El deseo de felicidad es quizá la aspiración más honda y persistente del ser humano. Ningún hombre se sustrae a él. Todos nuestros pensamientos, deseos y acciones están impregnados de este anhelo. Por eso encentran resonancia en nuestro corazón palabras como las que hemos escuchado: Dichosos vosotros los que ahora tenéis hambre… o cuando os excluyan.
Por eso somos tan fácilmente engañables; porque cualquier oferta (aún aparente o irreal) de felicidad nos atrae y nos seduce. Por eso sufrimos tantas decepciones en la vida. ¡Y cuántas ofertas de felicidad en esta sociedad de consumo! Pero la mayoría de las veces son «ofertas de placer», no de felicidad; porque con frecuencia se confunde la felicidad con el placer. El placer sacia momentáneamente al hombre, pero acrecienta su apetito y provoca una sensación de infelicidad que puede acabar produciendo hastío, el sentimiento del sin-sentido, la náusea de la que hablaron nuestros filósofos existencialistas.
En realidad, tras el apetito sensible (visual, gustativo, táctil) se esconde un apetito de trascendencia (de vida, de amor) que nada de lo que vemos, gustamos, oímos o tocamos puede saciar por sí mismo.
La oferta de felicidad que hace Jesús es de otro género. Es compatible con las carencias que implican la pobreza, el hambre, el llanto y la exclusión. Vive del presente que otorga la confianza en Dios; pero se sustenta en el futuro al que nos abre la promesa del Señor y del que se espera la saciedad, la posesión incomparable del Reino, el consuelo, la recompensa celeste.
Las bienaventuranzas de Jesús (en parte, realidad dichosa; en parte promesa de dicha; porque si nuestra esperanza en Cristo acaba con esta vida, somos tan desgraciados como los demás hombres), ya habían sido anticipadas en cierto modo en Jeremías, por ejemplo, cuando dice: Bendito (=dichoso) quien confía en el Señor… será como un árbol plantado junto al agua… en año de sequía no deja de dar fruto; pues la confianza en el Señor le mantendrá fructífero. Y su contrario: Maldito quien confía en el hombre… apartando su corazón del Señor. Será como un cardo en la estepa… habitará la aridez del desierto.
Jesús proclamaba: Dichosos los pobres, porque vuestro es el Reino de Dios. Dichosos los pobres, dichosos incluso en vuestra carencia de pan, de techo, de vestido, de cultura, de salud, etc., porque el Reino ha comenzado a ser vuestro (vuestros, los dones de Dios en el que habéis puesto vuestra confianza) y un día será enteramente vuestro.

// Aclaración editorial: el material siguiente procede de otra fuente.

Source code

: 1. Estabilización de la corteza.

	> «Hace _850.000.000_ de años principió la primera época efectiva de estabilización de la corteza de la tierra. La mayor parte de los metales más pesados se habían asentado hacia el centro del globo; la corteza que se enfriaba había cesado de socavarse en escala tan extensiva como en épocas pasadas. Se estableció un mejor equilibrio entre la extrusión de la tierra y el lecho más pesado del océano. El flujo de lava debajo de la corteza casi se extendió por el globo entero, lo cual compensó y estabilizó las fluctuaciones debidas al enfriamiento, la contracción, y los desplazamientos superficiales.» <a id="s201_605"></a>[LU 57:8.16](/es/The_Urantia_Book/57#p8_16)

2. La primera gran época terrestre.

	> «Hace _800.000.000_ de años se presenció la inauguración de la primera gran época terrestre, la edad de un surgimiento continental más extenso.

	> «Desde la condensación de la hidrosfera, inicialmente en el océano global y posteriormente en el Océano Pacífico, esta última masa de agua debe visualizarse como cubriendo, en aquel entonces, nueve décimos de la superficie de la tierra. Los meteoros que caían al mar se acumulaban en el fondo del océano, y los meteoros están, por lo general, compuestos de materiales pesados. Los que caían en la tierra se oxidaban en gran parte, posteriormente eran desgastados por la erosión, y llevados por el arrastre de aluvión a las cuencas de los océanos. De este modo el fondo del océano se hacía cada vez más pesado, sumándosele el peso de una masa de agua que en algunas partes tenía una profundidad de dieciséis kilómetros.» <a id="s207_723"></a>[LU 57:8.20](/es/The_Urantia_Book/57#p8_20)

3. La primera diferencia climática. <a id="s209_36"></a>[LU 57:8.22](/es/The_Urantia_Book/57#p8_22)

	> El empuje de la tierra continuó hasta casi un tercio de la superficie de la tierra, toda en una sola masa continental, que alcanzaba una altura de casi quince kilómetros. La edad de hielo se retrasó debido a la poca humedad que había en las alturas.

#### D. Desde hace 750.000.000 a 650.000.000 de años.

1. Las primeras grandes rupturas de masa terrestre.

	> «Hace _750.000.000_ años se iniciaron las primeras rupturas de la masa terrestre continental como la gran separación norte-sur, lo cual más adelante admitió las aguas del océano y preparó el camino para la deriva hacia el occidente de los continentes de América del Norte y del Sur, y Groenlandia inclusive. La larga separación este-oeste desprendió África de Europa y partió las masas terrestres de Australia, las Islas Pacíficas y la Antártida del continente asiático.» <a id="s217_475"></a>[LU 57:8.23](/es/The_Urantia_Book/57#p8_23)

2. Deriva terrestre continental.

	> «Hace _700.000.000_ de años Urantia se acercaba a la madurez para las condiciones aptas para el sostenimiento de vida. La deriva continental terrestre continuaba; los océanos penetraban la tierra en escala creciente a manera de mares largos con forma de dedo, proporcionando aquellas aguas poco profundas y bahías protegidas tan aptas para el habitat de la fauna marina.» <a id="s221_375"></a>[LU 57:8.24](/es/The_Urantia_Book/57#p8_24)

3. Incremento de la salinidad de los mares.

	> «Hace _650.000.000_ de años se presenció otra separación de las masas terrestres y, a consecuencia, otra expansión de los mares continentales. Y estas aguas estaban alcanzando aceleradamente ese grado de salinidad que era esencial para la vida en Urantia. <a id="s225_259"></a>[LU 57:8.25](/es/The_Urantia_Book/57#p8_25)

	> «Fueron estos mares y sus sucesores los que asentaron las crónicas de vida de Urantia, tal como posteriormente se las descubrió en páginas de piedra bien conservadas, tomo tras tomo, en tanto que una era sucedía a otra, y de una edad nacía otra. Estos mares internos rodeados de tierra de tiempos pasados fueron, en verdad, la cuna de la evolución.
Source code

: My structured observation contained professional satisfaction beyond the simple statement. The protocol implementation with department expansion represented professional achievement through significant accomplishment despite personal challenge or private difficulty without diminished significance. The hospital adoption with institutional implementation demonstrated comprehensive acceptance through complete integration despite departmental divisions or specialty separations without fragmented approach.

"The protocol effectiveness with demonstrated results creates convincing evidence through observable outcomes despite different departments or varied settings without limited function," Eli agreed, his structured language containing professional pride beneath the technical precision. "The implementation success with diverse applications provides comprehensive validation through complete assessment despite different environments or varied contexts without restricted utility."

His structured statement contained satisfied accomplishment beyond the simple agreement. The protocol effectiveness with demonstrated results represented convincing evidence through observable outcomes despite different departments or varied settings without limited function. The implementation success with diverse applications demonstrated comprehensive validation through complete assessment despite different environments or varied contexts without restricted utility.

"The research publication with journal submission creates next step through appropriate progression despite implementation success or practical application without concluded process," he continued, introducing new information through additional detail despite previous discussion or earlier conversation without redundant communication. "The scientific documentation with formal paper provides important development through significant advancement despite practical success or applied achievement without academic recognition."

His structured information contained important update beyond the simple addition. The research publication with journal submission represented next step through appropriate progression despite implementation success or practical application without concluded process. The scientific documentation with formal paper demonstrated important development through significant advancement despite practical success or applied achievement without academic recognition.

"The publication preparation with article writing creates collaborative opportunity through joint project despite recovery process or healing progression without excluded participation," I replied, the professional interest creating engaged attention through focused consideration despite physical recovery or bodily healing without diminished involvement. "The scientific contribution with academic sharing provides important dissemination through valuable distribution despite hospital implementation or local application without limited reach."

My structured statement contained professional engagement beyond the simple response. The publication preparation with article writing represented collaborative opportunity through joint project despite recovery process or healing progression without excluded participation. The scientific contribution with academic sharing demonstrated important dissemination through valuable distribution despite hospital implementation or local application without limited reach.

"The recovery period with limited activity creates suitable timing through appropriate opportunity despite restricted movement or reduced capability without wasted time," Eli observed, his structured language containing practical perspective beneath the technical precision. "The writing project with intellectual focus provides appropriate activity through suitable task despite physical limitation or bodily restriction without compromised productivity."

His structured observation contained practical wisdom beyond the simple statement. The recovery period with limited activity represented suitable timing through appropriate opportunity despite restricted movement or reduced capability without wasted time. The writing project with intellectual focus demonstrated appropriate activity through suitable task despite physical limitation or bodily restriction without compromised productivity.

Es la gran recompensa del cielo que esperan a los odiados, excluidos, proscritos por causa del Hijo del hombre. Por eso, porque les espera esta recompensa deben alegrarse y saltar de gozo ese día, a saber, el día de la exclusión o de la persecución.
El que espera vive ya, en el presente, un anticipo de la realidad futura, esto es, de la libertad, de la felicidad, de la vida que se espera. Por eso, dichosos los que ahora tenéis hambre, porque quedaréis saciados. Pero ¡ay de vosotros, los que estáis saciados, o los que ahora reís, porque tendréis hambre y porque lloraréis! Tras esta imprecación se esconde una promesa de infelicidad (o malaventuranza) que tendría que generar alarma si somos sensibles a las palabras de Jesús. A nosotros, los saciados de pan se nos encomienda la tarea de saciar el hambre de muchos hambrientos, anticipando así en el presente la bienaventuranza de Jesús: porque quedaréis saciados. A los pobres les podemos negar el dinero, amparándonos en el mal uso que pudieran hacer de él; lo que no podemos es negarles el pan (la comida) que a nosotros nos sobra.